= DOCUMENT EXCERPT =
======

In my attempt to learn about composition, I would have been much better off learning three useful things rather than forgetting the twenty or so that were presented. Our brains can only handle so much at a time. And if we are asked to simultaneously take in more than we can handle, we get overloaded and often tune out as a protective response.  

How many things are we capable of thinking about at once? The magic number, based on a whole lot of research in psychology, is five plus or minus two

Great, you might be thinking, I can talk about seven things in my next presentation. Not so fast.  For complex things or for people who have competing demands on their attention — which is most of us, most of the time — that number is at the lower end.

As the ubiquitous “menu del dia” in Spain attests, a three-course lunch with small portions is digestible on a normal workday. Five courses might be reserved for a special dinner when you have more time. And seven courses comprise an event to which you must be committed.

It is no coincidence that painters often break the canvas into three main areas by value or pictorial space, that major concertos have three movements, and that June Cohen, former executive producer of Ted Media, says that a great talk should clearly articulate a single main idea and have no more than three supporting subpoints. Sometimes three really is the magic number.

Cheating by Chunking

While going broader with the amount of information you try and share comes with risks, you can sometimes go deeper. It is possible to effectively get around the brain’s limited capacity by grouping information into categories and subcategories — or as psychologists like to say, “chunking.” With chunking you are packaging bits of information inside conceptual containers so that they are easy to carry around. It’s a little bit like opening a bento box and finding three or four mini-trays nestled inside.

Painters chunk in a variety of ways, for example by starting with a small number of large shapes and then dividing those shapes into smaller shapes to add more detail. Writers chunk by nesting sub-themes under themes.

How many levels of chunking can you effectively include? That will depend on what you are trying to say, the timing and format you are using, and on your audience. Are you a presenter with limited time to present? Do you have an audience of beginners or people with many demands on their attention? You can probably really only cover three concepts related to your main theme before you start to overwhelm or lose people. Do you have your audience for a longer period of time? Are you sharing information via a long-form essay with people who are interested in what you’re saying? You can probably go deeper. But even then, you need good structure and compelling content.

======

= WORK REQUIRED =
Continue the passage about chunking and how much information an audience can take in, starting after its final sentence.

(Stored data entries)
======

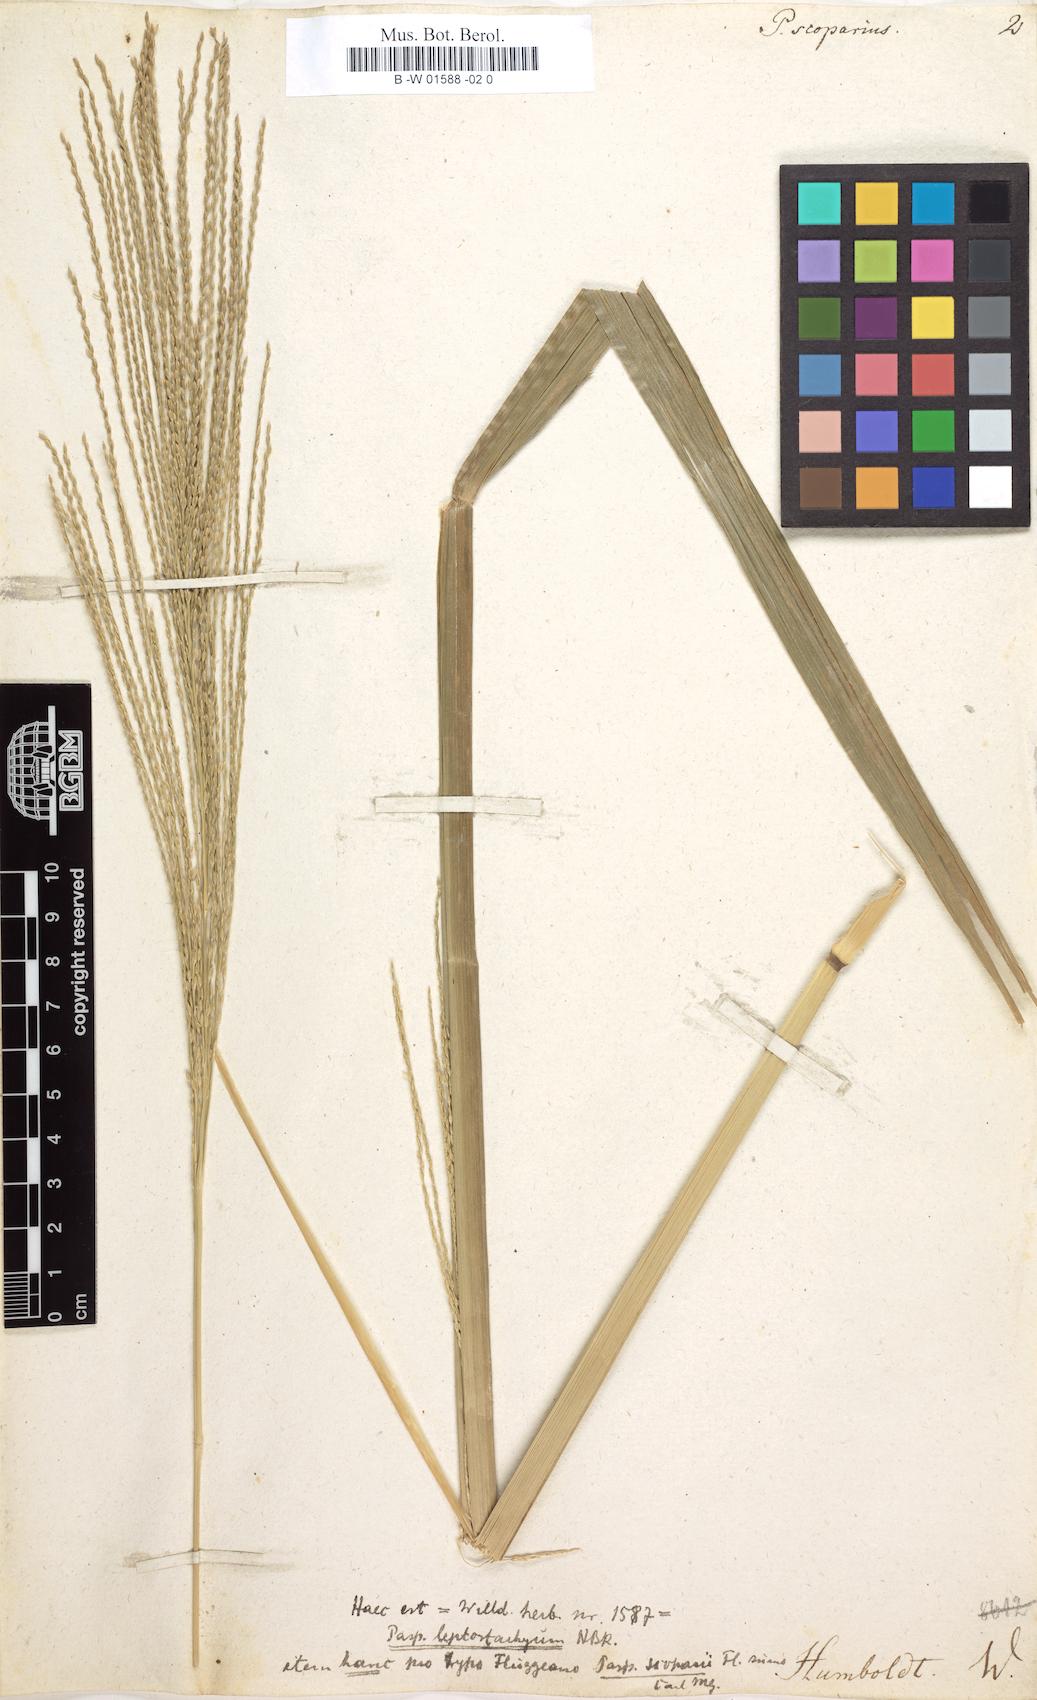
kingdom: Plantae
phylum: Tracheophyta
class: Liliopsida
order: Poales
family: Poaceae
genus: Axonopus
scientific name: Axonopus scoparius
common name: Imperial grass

======

= THE RESULT =
The painting composition teacher had a group of interested artists for two hours. He could have effectively covered a fair amount of information – though not nearly as much as he tried to pack in – if it had been better organized. Concepts like dynamic symmetry, diagonals, dominance and rhythm, for example, could have been organized under a limited number of compelling themes like how to keep the eye moving or how to achieve visual balance.

Please Don’t Feed Me Bonbons

Often the importance of structure is summed up as “less is more.” And this is not a bad place to start. Keeping to one main theme is important. Sharing a limited number of concepts related to that theme is much more likely to be effective than trying to cram in too much information.

And yet I have noticed a trend toward oversimplification in much of the information that is shared these days. Important concepts are presented as lists – Stephen King’s 20 rules for writers, Diebenkorn’s 10 rules for artists. Politicians stop trying to communicate real information in their efforts to oversimplify and provoke emotion at the expense of understanding. News feeds give us sound bites that grab our attention but often fail to deliver anything of substance.

In our information diet we are increasingly being fed the equivalent of ultra-processed food. Like these foods, this kind of information is hard to resist, goes down easily, but ultimately does not nourish us. 

We are warned of waning attention spans and told to keep it simple. Yet it is the dense informational packages of stories, imagery, and examples that provide the conceptual vitamins, minerals, and flavors that make food for thought worth eating. Detail in information, as long as it sits within a structure and isn’t the equivalent of an overwhelming number of crisscrossed lines, gives us something to cognitively latch onto and explore. It sparks emotions, memories, and associated ideas making the information more likely to stick.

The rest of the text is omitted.